Task requirements: When you copy the data that follows, reproduce every word exactly and leave out the images.

Dataset content:
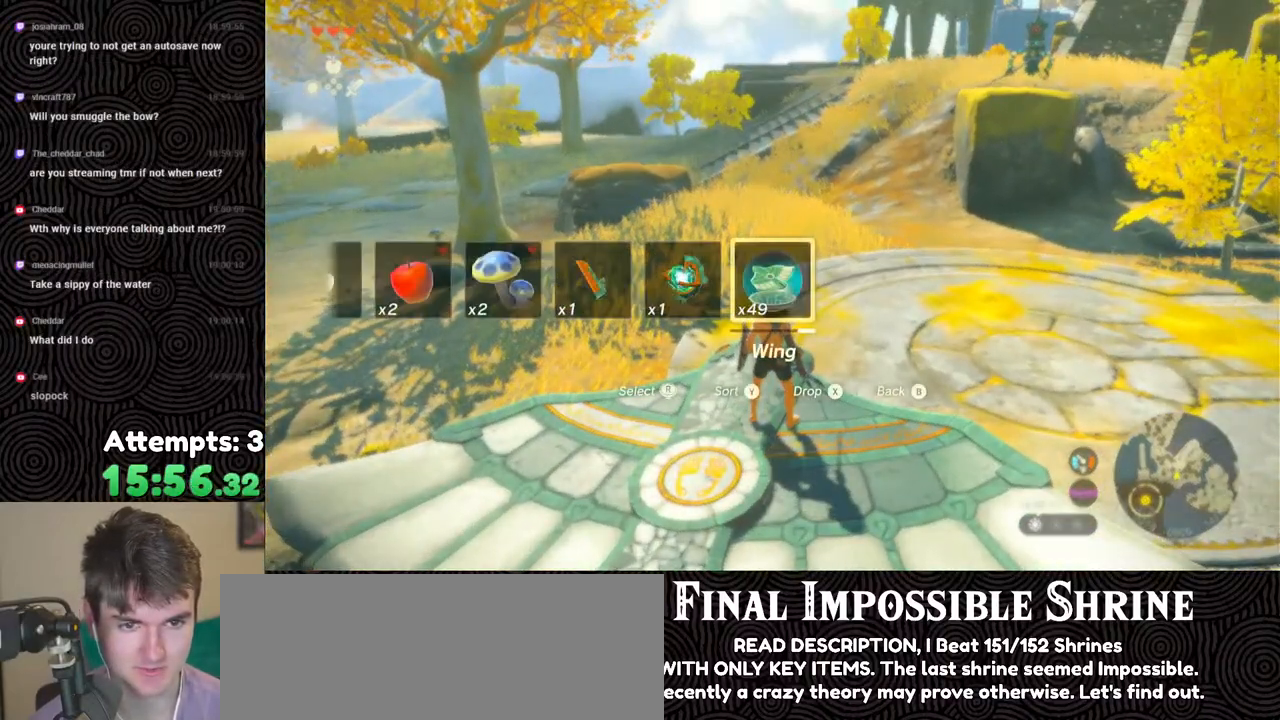
{"buttons": [], "left_stick": "down", "right_stick": "center", "events": [[17, "X", "up"], [50, "DPAD_UP", "up"], [450, "left_stick", "down"]]}
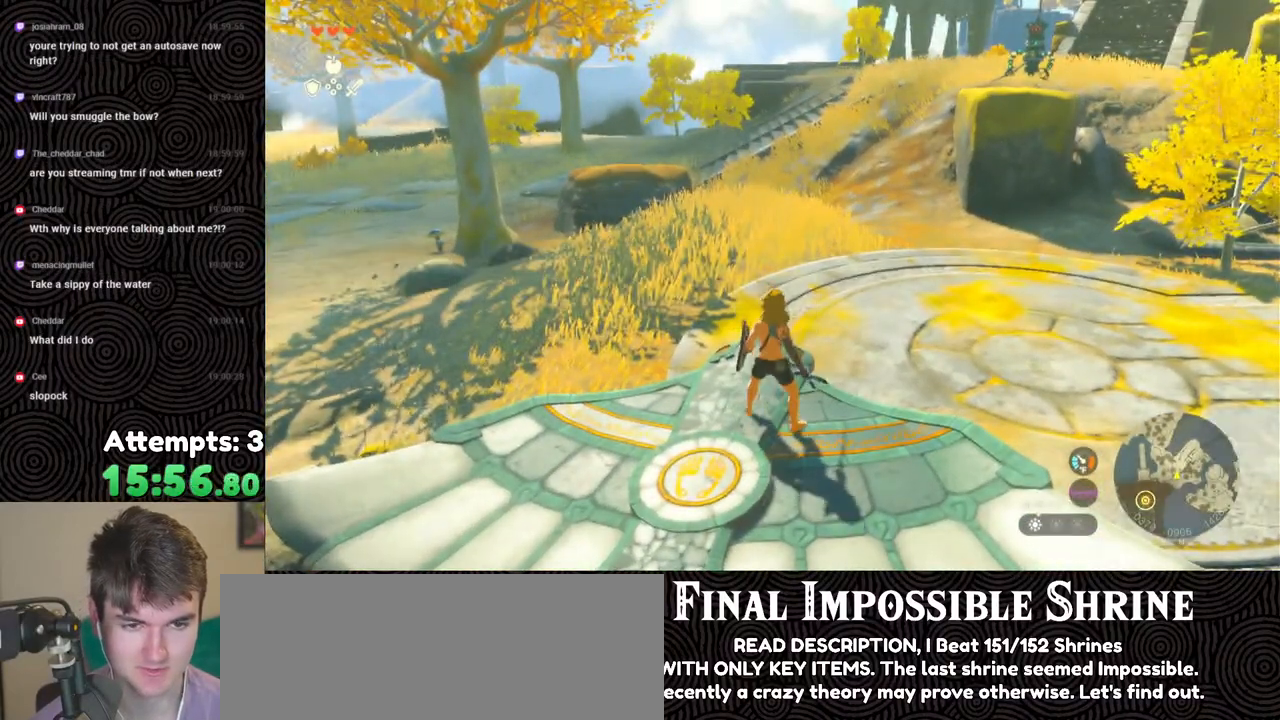
{"buttons": [], "left_stick": "down", "right_stick": "center", "events": []}
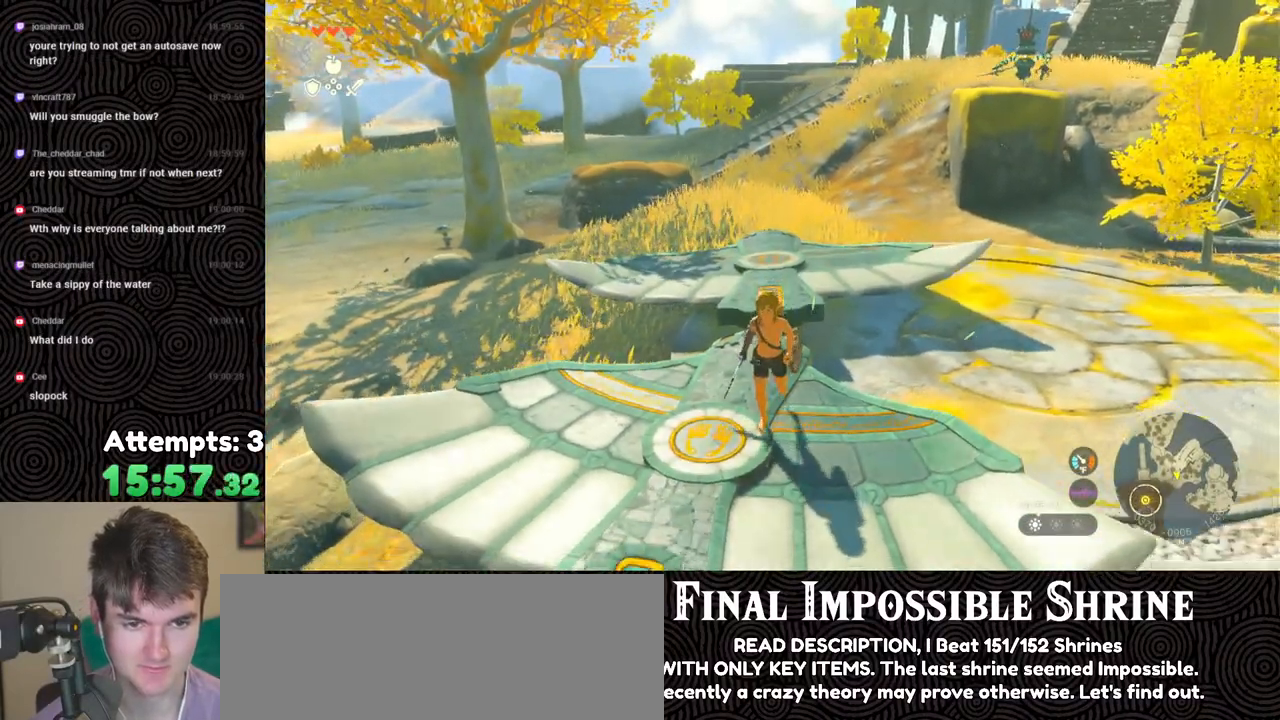
{"buttons": [], "left_stick": "up", "right_stick": "center", "events": [[50, "left_stick", "center"], [50, "right_stick", "down"], [267, "left_stick", "up"], [433, "right_stick", "center"]]}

Written solution:
{"buttons": [], "left_stick": "down", "right_stick": "center", "events": [[17, "X", "up"], [50, "DPAD_UP", "up"], [450, "left_stick", "down"]]}
{"buttons": [], "left_stick": "down", "right_stick": "center", "events": []}
{"buttons": [], "left_stick": "up", "right_stick": "center", "events": [[50, "left_stick", "center"], [50, "right_stick", "down"], [267, "left_stick", "up"], [433, "right_stick", "center"]]}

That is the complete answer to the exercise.